Should the velocity and ruthless bite on his sinker return, Sanchez should be able to better leverage the change-up he incorporated to strong early returns last season, too.

The pitch was a relative non-factor for him before 2018, but opponents batted just .217 against it and missed it entirely 17.10 per cent of the time, giving him the consistent complementary offering he needed.

“That’s something that’s going to be used just as it was last year,” said Sanchez. “I’m happy to see where I’m at with everything, my hand is probably the strongest it’s been ever, in a sense. I’m not going to say I’m going to use it any certain way or any certain count but I’m going to read the game and I want it to be a weapon just like my heater, just like my curveball. However that plays out, the game and situations will dictate that.”

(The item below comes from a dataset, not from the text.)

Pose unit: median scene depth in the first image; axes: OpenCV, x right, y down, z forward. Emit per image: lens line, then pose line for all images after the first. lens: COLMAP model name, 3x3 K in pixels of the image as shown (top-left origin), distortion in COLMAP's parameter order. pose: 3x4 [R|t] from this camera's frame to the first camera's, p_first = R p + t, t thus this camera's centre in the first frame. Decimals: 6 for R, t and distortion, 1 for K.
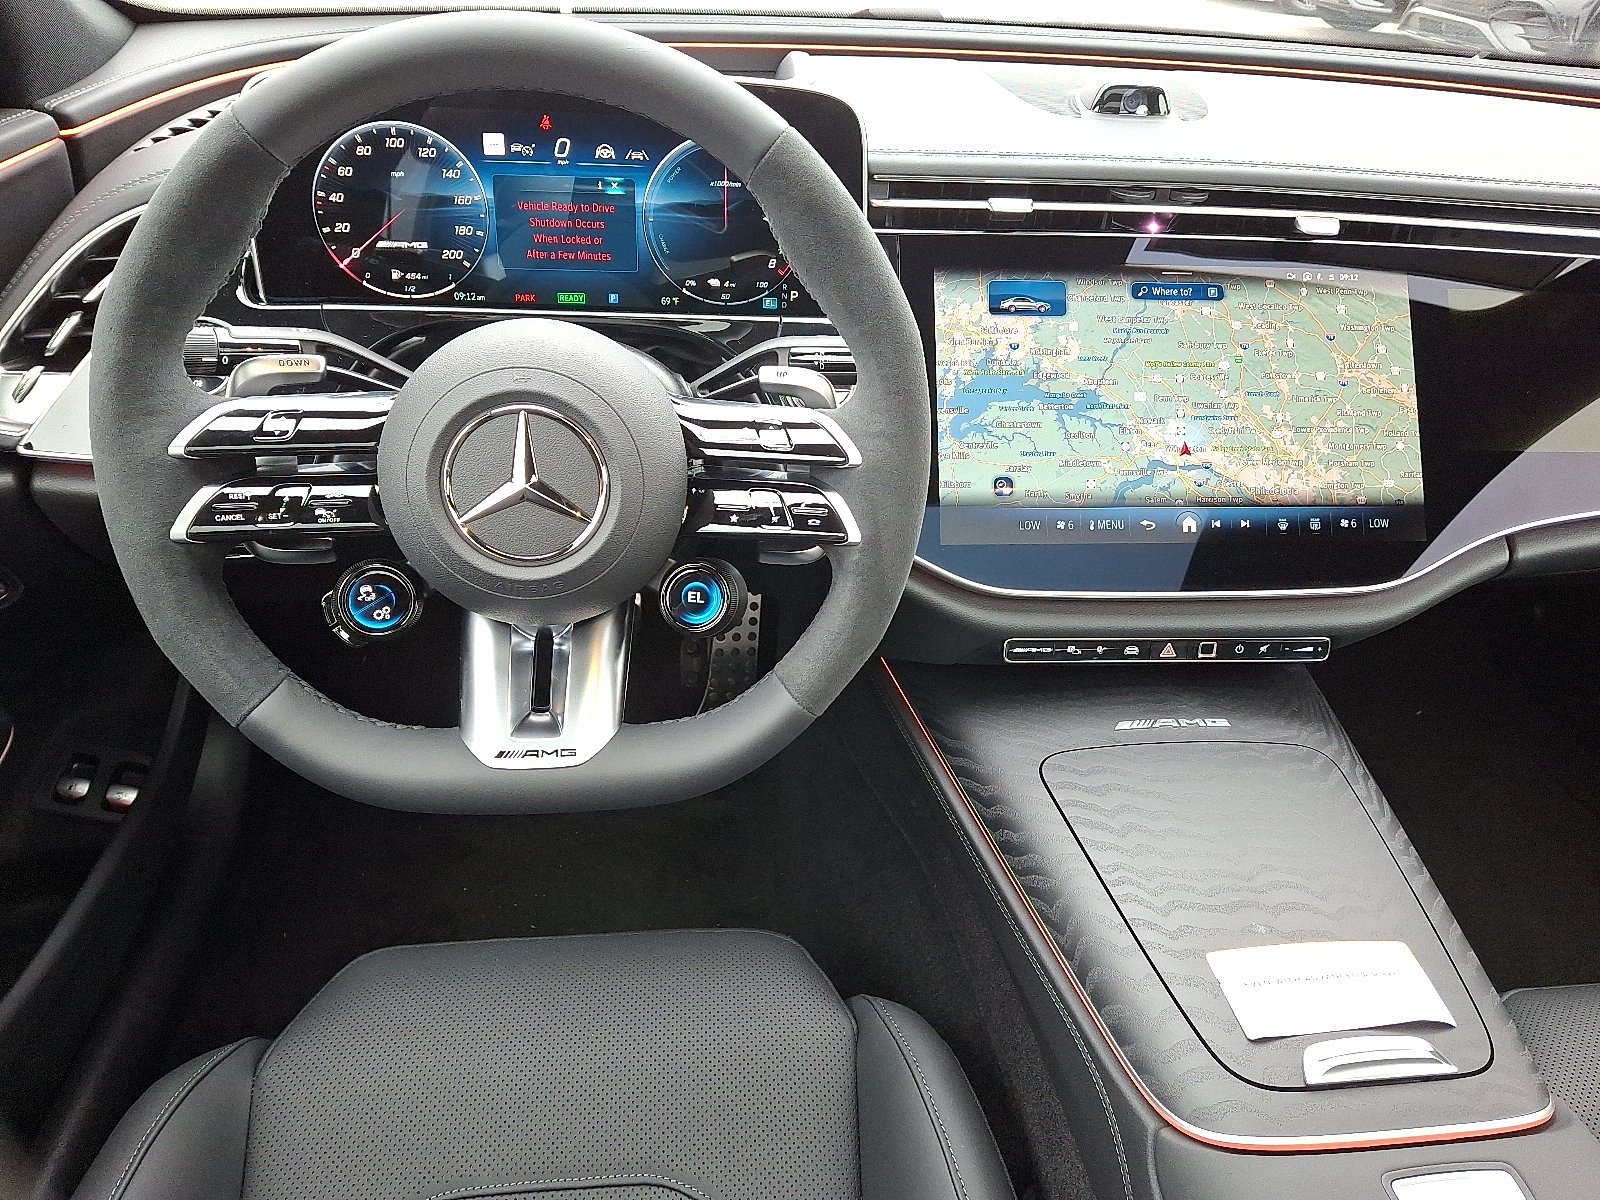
lens RADIAL K [[1148.3, 0, 800.0], [0, 1148.3, 600.0], [0, 0, 1]] dist [-0.000962, -0.002531]
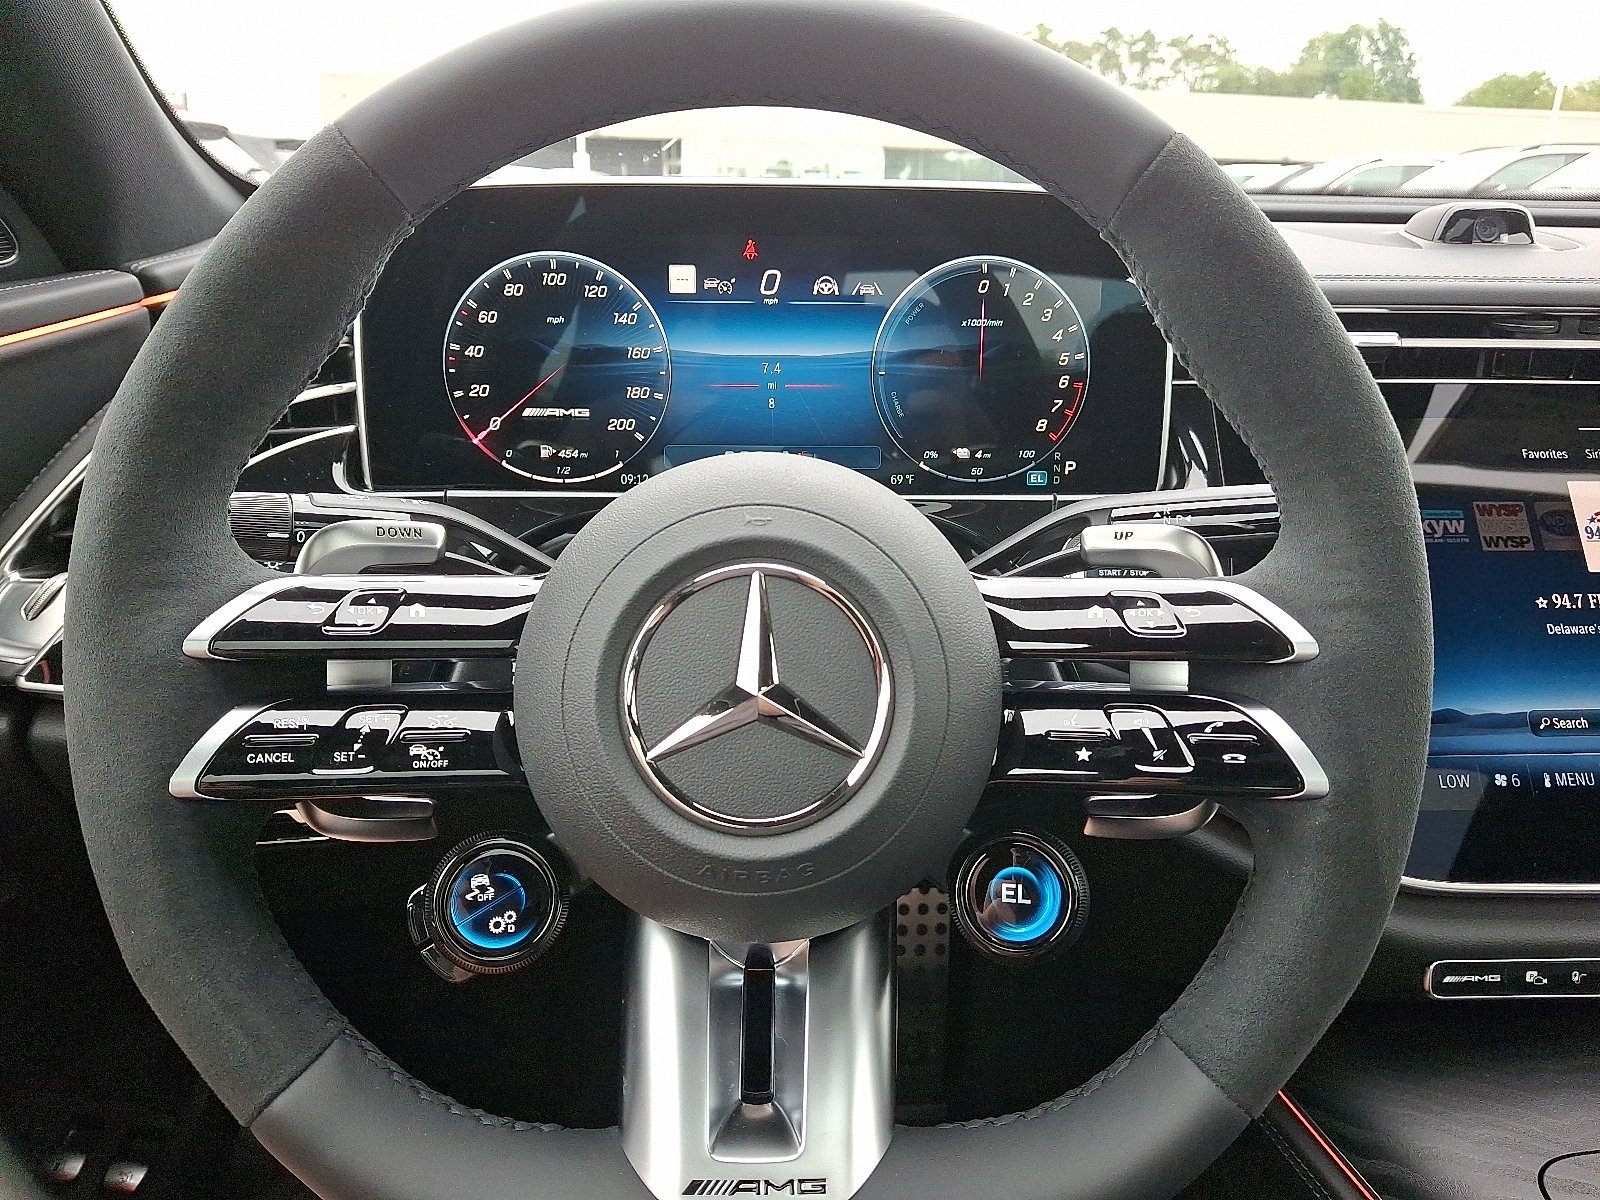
lens RADIAL K [[1184.5, 0, 800.0], [0, 1184.5, 600.0], [0, 0, 1]] dist [0.089608, -0.205649]
pose [[0.994851, -0.029334, -0.097011, -0.136347], [0.003294, 0.966050, -0.258334, 0.009994], [0.101295, 0.256685, 0.961172, 0.352465]]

How stable the Blue Jays rotation ends up being depends in large measure on what he and Marcus Stroman can provide, although the better they pitch, the more likely they are to end up elsewhere by season’s end.

Sanchez acknowledged the turnover in the roster around him and noted the irony in a 26-year-old like himself being considered one of the veterans now, and an uncertain future lingers in the air with only two seasons of club control remaining for the rebuilding Blue Jays.

Right now, though, all that matters to him is that “I finally feel like I’m back to who I am.” And just in case he slips, he’s got the video he needs to get him back right again.